Exercise objective:
Please copy the text lines from each of the rows below word for word, leaving out the pictures.

Data for review:
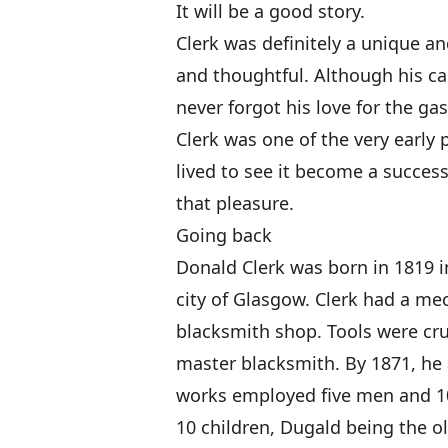
It will be a good story.
Clerk was definitely a unique an
and thoughtful. Although his ca
never forgot his love for the g
Clerk was one of the very early 
lived to see it become a succes
that pleasure.
Going back
Donald Clerk was born in 1819 in
city of Glasgow. Clerk had a me
blacksmith shop. Tools were cr
master blacksmith. By 1871, he 
works employed five men and 10 
10 children, Dugald being the o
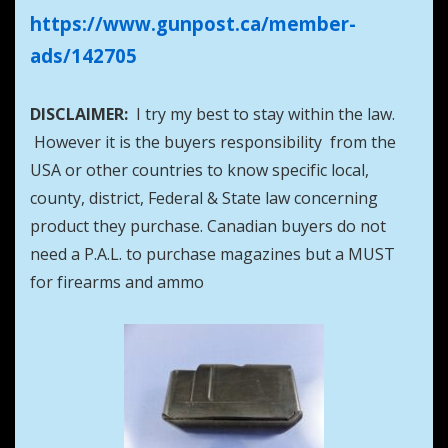
https://www.gunpost.ca/member-
ads/142705
DISCLAIMER:
I try my best to stay within the law.
However it is the buyers responsibility from the
USA or other countries to know specific local,
county, district, Federal & State law concerning
product they purchase. Canadian buyers do not
need a P.A.L. to purchase magazines but a MUST
for firearms and ammo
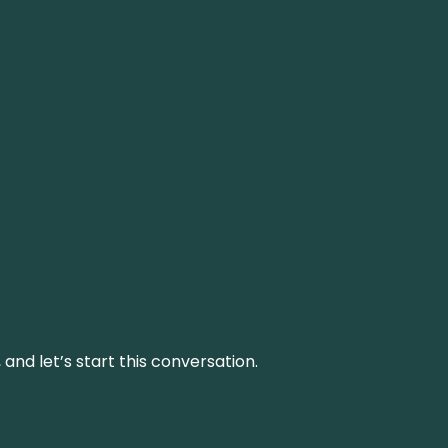
and let’s start this conversation.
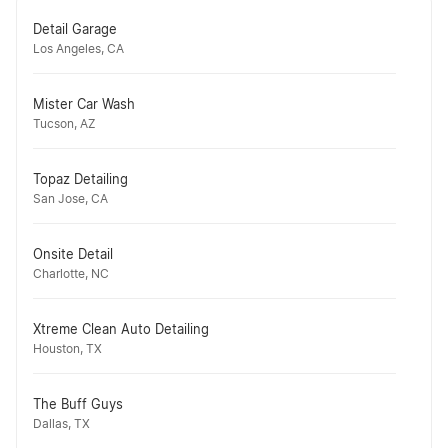
Detail Garage
Los Angeles, CA
Mister Car Wash
Tucson, AZ
Topaz Detailing
San Jose, CA
Onsite Detail
Charlotte, NC
Xtreme Clean Auto Detailing
Houston, TX
The Buff Guys
Dallas, TX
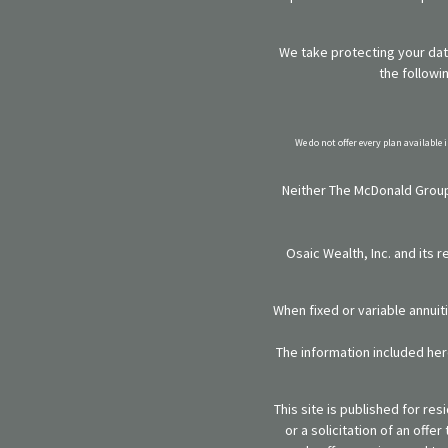
We take protecting your data
the followi
We do not offer every plan available 
Neither The McDonald Group,
Osaic Wealth, Inc. and its 
When fixed or variable annuit
The information included here
This site is published for re
or a solicitation of an off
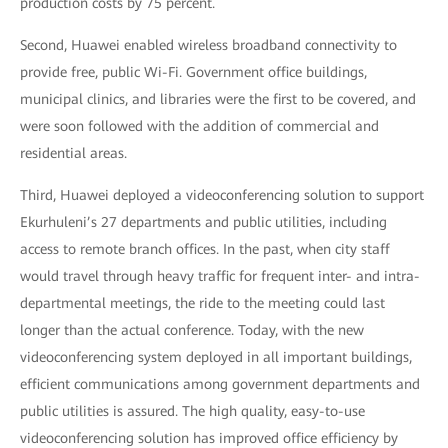
production costs by 75 percent.
Second, Huawei enabled wireless broadband connectivity to
provide free, public Wi-Fi. Government office buildings,
municipal clinics, and libraries were the first to be covered, and
were soon followed with the addition of commercial and
residential areas.
Third, Huawei deployed a videoconferencing solution to support
Ekurhuleni’s 27 departments and public utilities, including
access to remote branch offices. In the past, when city staff
would travel through heavy traffic for frequent inter- and intra-
departmental meetings, the ride to the meeting could last
longer than the actual conference. Today, with the new
videoconferencing system deployed in all important buildings,
efficient communications among government departments and
public utilities is assured. The high quality, easy-to-use
videoconferencing solution has improved office efficiency by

Written solution:
It will be a good story.
Clerk was definitely a unique an
and thoughtful. Although his ca
never forgot his love for the g
Clerk was one of the very early 
lived to see it become a succes
that pleasure.
Going back
Donald Clerk was born in 1819 in
city of Glasgow. Clerk had a me
blacksmith shop. Tools were cr
master blacksmith. By 1871, he 
works employed five men and 10 
10 children, Dugald being the o
https://www.gunpost.ca/member-
ads/142705
DISCLAIMER:
I try my best to stay within the law.
However it is the buyers responsibility from the
USA or other countries to know specific local,
county, district, Federal & State law concerning
product they purchase. Canadian buyers do not
need a P.A.L. to purchase magazines but a MUST
for firearms and ammo
and let’s start this conversation.
Detail Garage
Los Angeles, CA
Mister Car Wash
Tucson, AZ
Topaz Detailing
San Jose, CA
Onsite Detail
Charlotte, NC
Xtreme Clean Auto Detailing
Houston, TX
The Buff Guys
Dallas, TX
We take protecting your data
the followi
We do not offer every plan available 
Neither The McDonald Group,
Osaic Wealth, Inc. and its 
When fixed or variable annuit
The information included here
This site is published for re
or a solicitation of an off
production costs by 75 percent.
Second, Huawei enabled wireless broadband connectivity to
provide free, public Wi-Fi. Government office buildings,
municipal clinics, and libraries were the first to be covered, and
were soon followed with the addition of commercial and
residential areas.
Third, Huawei deployed a videoconferencing solution to support
Ekurhuleni’s 27 departments and public utilities, including
access to remote branch offices. In the past, when city staff
would travel through heavy traffic for frequent inter- and intra-
departmental meetings, the ride to the meeting could last
longer than the actual conference. Today, with the new
videoconferencing system deployed in all important buildings,
efficient communications among government departments and
public utilities is assured. The high quality, easy-to-use
videoconferencing solution has improved office efficiency by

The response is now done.